Zarząd Zieleni Miejskiej we Wrocławiu wyjaśnia, czy woda z zanieczyszczonej Odry była pobierana do podlewania zieleni w mieście. W sobotę trafiły do sieci zdjęcia stojącego nad brzegiem rzeki samochodu firmy Park-M, która m.in. świadczy usługi dla ZZM.
Od końca lipca obserwowany jest pomór ryb w Odrze na odcinku od Oławy w dół. Śnięte ryby zaobserwowano również m.in. w okolicach Wrocławia. W związku z katastrofą ekologiczną, zakaz wstępu do Odry został wprowadzony w województwach zachodniopomorskim, lubuskim i w dolnośląskim.
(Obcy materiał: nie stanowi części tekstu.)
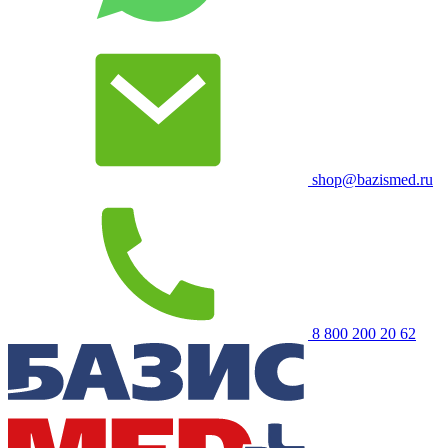
shop@bazismed.ru
8 800 200 20 62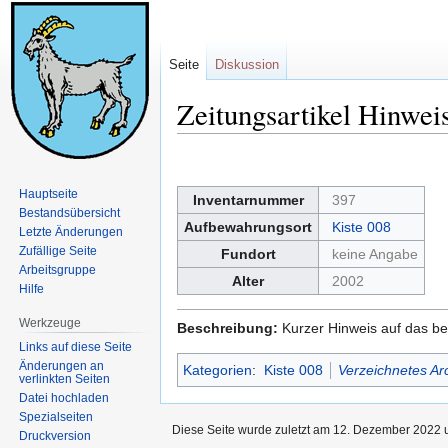
Seite
Diskussion
Zeitungsartikel Hinweis
Zur
Zur
Navigation
Suche
Hauptseite
Inventarnummer
397
springen
springen
Bestandsübersicht
Aufbewahrungsort
Kiste 008
Letzte Änderungen
Zufällige Seite
Fundort
keine Angabe
Arbeitsgruppe
Alter
2002
Hilfe
Werkzeuge
Beschreibung:
Kurzer Hinweis auf das b
Links auf diese Seite
Änderungen an
Kategorien
:
Kiste 008
Verzeichnetes Ar
verlinkten Seiten
Datei hochladen
Spezialseiten
Diese Seite wurde zuletzt am 12. Dezember 2022 u
Druckversion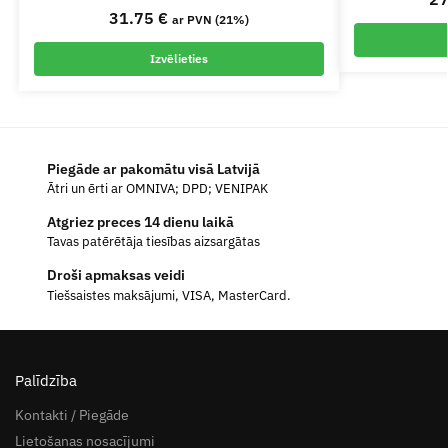
31.75
€
ar PVN (21%)
Izvēlieties
Piegāde ar pakomātu visā Latvijā
Ātri un ērti ar OMNIVA; DPD; VENIPAK
Atgriez preces 14 dienu laikā
Tavas patērētāja tiesības aizsargātas
Droši apmaksas veidi
Tiešsaistes maksājumi, VISA, MasterCard.
Palīdzība
Kontakti / Piegāde
Lietošanas nosacījumi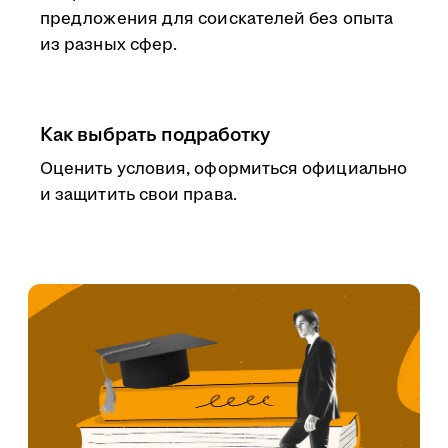
предложения для соискателей без опыта
из разных сфер.
Как выбрать подработку
Оценить условия, оформиться официально
и защитить свои права.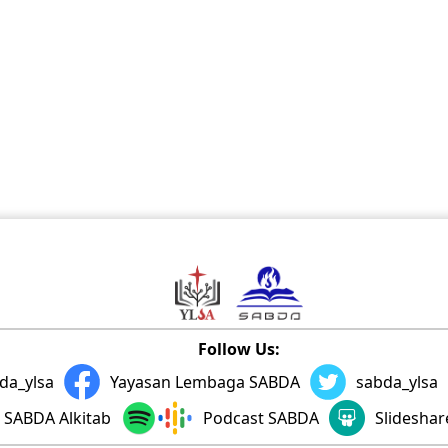
Follow Us:
da_ylsa
Yayasan Lembaga SABDA
sabda_ylsa
SABDA Alkitab
Podcast SABDA
Slidesha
W sobotę w jednej z grup w mediach społecznościach pojawiła się informacja, że „firma Park-M pobiera wodę z Odry do podlewania zieleni”. Dołączono do niej zdjęcia przedstawiające samochód firmy stojący nad brzegiem Odry na Kozanowie.
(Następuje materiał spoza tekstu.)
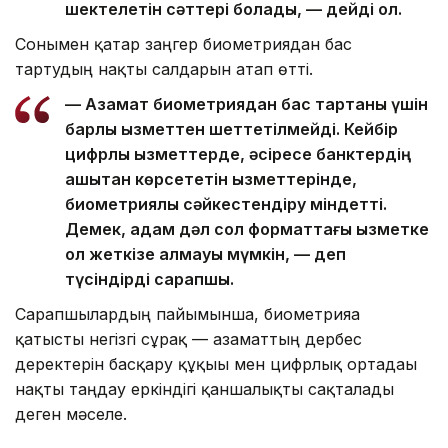
шектелетін сәттері болады, — дейді ол.
Сонымен қатар заңгер биометриядан бас
тартудың нақты салдарын атап өтті.
— Азамат биометриядан бас тартқаны үшін
барлық қызметтен шеттетілмейді. Кейбір
цифрлық қызметтерде, әсіресе банктердің
қашықтан көрсететін қызметтерінде,
биометриялық сәйкестендіру міндетті.
Демек, адам дәл сол форматтағы қызметке
қол жеткізе алмауы мүмкін, — деп
түсіндірді сарапшы.
Сарапшылардың пайымынша, биометрияға
қатысты негізгі сұрақ — азаматтың дербес
деректерін басқару құқығы мен цифрлық ортадағы
нақты таңдау еркіндігі қаншалықты сақталады
деген мәселе.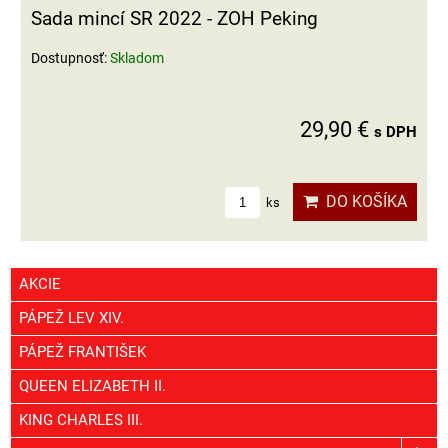
Sada mincí SR 2022 - ZOH Peking
Dostupnosť:
Skladom
29,90 €
s DPH
DO KOŠÍKA
ks
AKCIE
PÁPEŽ LEV XIV.
PÁPEŽ FRANTIŠEK
QUEEN ELIZABETH II.
KING CHARLES III.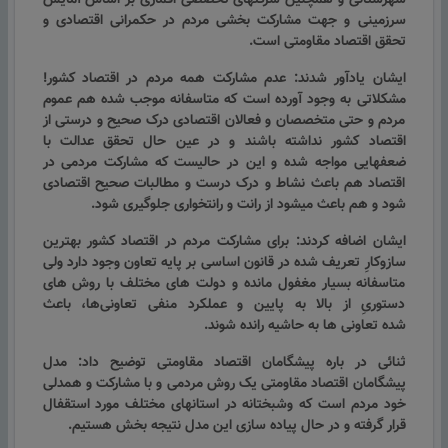
شهرستانی و همچنین شرکتهای تخصصی اقماری بر اساس آمایش
سرزمینی و جهت مشارکت بخشی مردم در حکمرانی اقتصادی و
تحقق اقتصاد مقاومتی است.
ایشان یادآور شدند: عدم مشارکت همه مردم در اقتصاد کشور!
مشکلاتی به وجود آورده است که متاسفانه موجب شده هم عموم
مردم و حتی متخصصان و فعالان اقتصادی درک صحیح و درستی از
اقتصاد کشور نداشته باشند و در عین حال تحقق عدالت با
ضعفهایی مواجه شده و این در حالیست که مشارکت مردمی در
اقتصاد هم باعث نشاط و درک درست و مطالبات صحیح اقتصادی
شود و هم باعث میشود از رانت و رانتخواری جلوگیری شود.
ایشان اضافه کردند: برای مشارکت مردم در اقتصاد کشور بهترین
سازوکارِ تعریف شده در قانون اساسی بر پایه تعاون وجود دارد ولی
متاسفانه بسیار مغفول مانده و دولت های مختلف با روش های
دستوریِ از بالا به پایین و عملکرد منفی تعاونی‌ها، باعث
شده
تعاونی ها به حاشیه رانده شوند
.
ثنائی در باره پیشگامان اقتصاد مقاومتی توضیح داد: مدل
پیشگامان اقتصاد مقاومتی یک روش مردمی و با مشارکت و همدلی
خود مردم است
که وشبختانه در استانهای مختلف مورد استقفال
قرار گرفته و در حال پیاده سازی این مدل نتیجه بخش هستیم.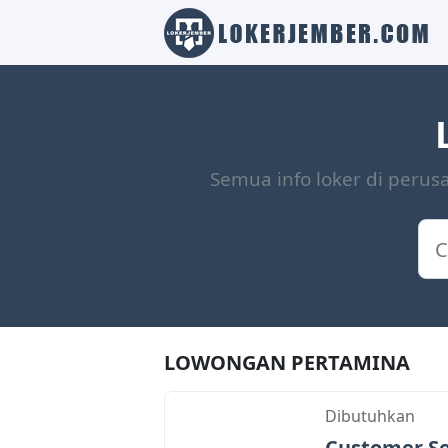
Semua info loker di peru
LOWONGAN PERTAMINA
Dibutuhkan
Customer Se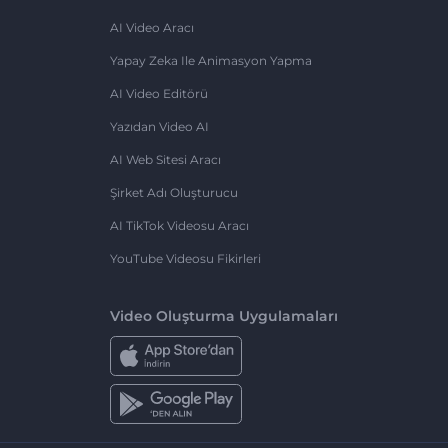
AI Video Aracı
Yapay Zeka Ile Animasyon Yapma
AI Video Editörü
Yazıdan Video AI
AI Web Sitesi Aracı
Şirket Adı Oluşturucu
AI TikTok Videosu Aracı
YouTube Videosu Fikirleri
Video Oluşturma Uygulamaları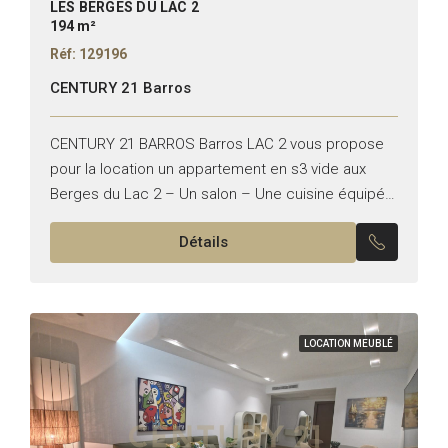
LES BERGES DU LAC 2
194 m²
Réf: 129196
CENTURY 21 Barros
CENTURY 21 BARROS Barros LAC 2 vous propose
pour la location un appartement en s3 vide aux
Berges du Lac 2 – Un salon – Une cuisine équipée
– Une suite parentale...
Détails
LOCATION MEUBLÉ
Do tych doniesień odniósł się Zarząd Zieleni Miejskiej we Wrocławiu. Jak podkreślono w wydanym w sobotę oświadczeniu, „w obecnej sytuacji takie postępowanie ma naganny i nieakceptowalny charakter”. ZZM poinformował, że „zażądał od Park-M wyjaśnień w sprawie ujęć wody do podlewania”.
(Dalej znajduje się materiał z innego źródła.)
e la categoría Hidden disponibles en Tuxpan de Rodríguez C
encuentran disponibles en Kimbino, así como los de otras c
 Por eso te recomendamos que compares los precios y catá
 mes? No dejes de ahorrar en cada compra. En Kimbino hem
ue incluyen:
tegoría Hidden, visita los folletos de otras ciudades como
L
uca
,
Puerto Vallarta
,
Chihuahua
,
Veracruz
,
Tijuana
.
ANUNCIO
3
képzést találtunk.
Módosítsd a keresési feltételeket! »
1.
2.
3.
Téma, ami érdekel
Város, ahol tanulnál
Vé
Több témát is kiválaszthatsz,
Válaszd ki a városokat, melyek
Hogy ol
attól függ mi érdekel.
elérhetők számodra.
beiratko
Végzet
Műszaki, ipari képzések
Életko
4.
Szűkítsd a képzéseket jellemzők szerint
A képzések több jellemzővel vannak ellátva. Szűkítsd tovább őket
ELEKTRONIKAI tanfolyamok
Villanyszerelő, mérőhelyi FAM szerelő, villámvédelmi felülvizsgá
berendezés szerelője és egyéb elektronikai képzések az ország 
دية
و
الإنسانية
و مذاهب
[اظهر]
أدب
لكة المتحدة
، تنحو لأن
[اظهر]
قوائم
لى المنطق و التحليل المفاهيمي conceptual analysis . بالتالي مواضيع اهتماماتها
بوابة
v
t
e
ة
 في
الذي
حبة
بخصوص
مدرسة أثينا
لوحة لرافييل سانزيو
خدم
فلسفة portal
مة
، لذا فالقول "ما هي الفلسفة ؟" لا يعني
„Kontrakty rutynowo nakazują korzystanie tylko z legalnych ujęć wody. Za nieprzestrzeganie zapisów przewidziane są kary. Jeśli ta woda jest (używana) do podlewania, oczekujemy natychmiastowego przerwania tych praktyk. Będziemy informować o toku postępowania” – czytamy w oświadczeniu ZZM.
Na pojawiające się w sieci informacje zareagowała także firma Park-M. „Informujemy, że w trybie pilnym analizujemy obecne to zdarzenie. Zapewniamy, że sprawa nie jest nam obojętna i zrobimy wszystko, aby ustalić okoliczności” – napisała firma w mediach społecznościowych.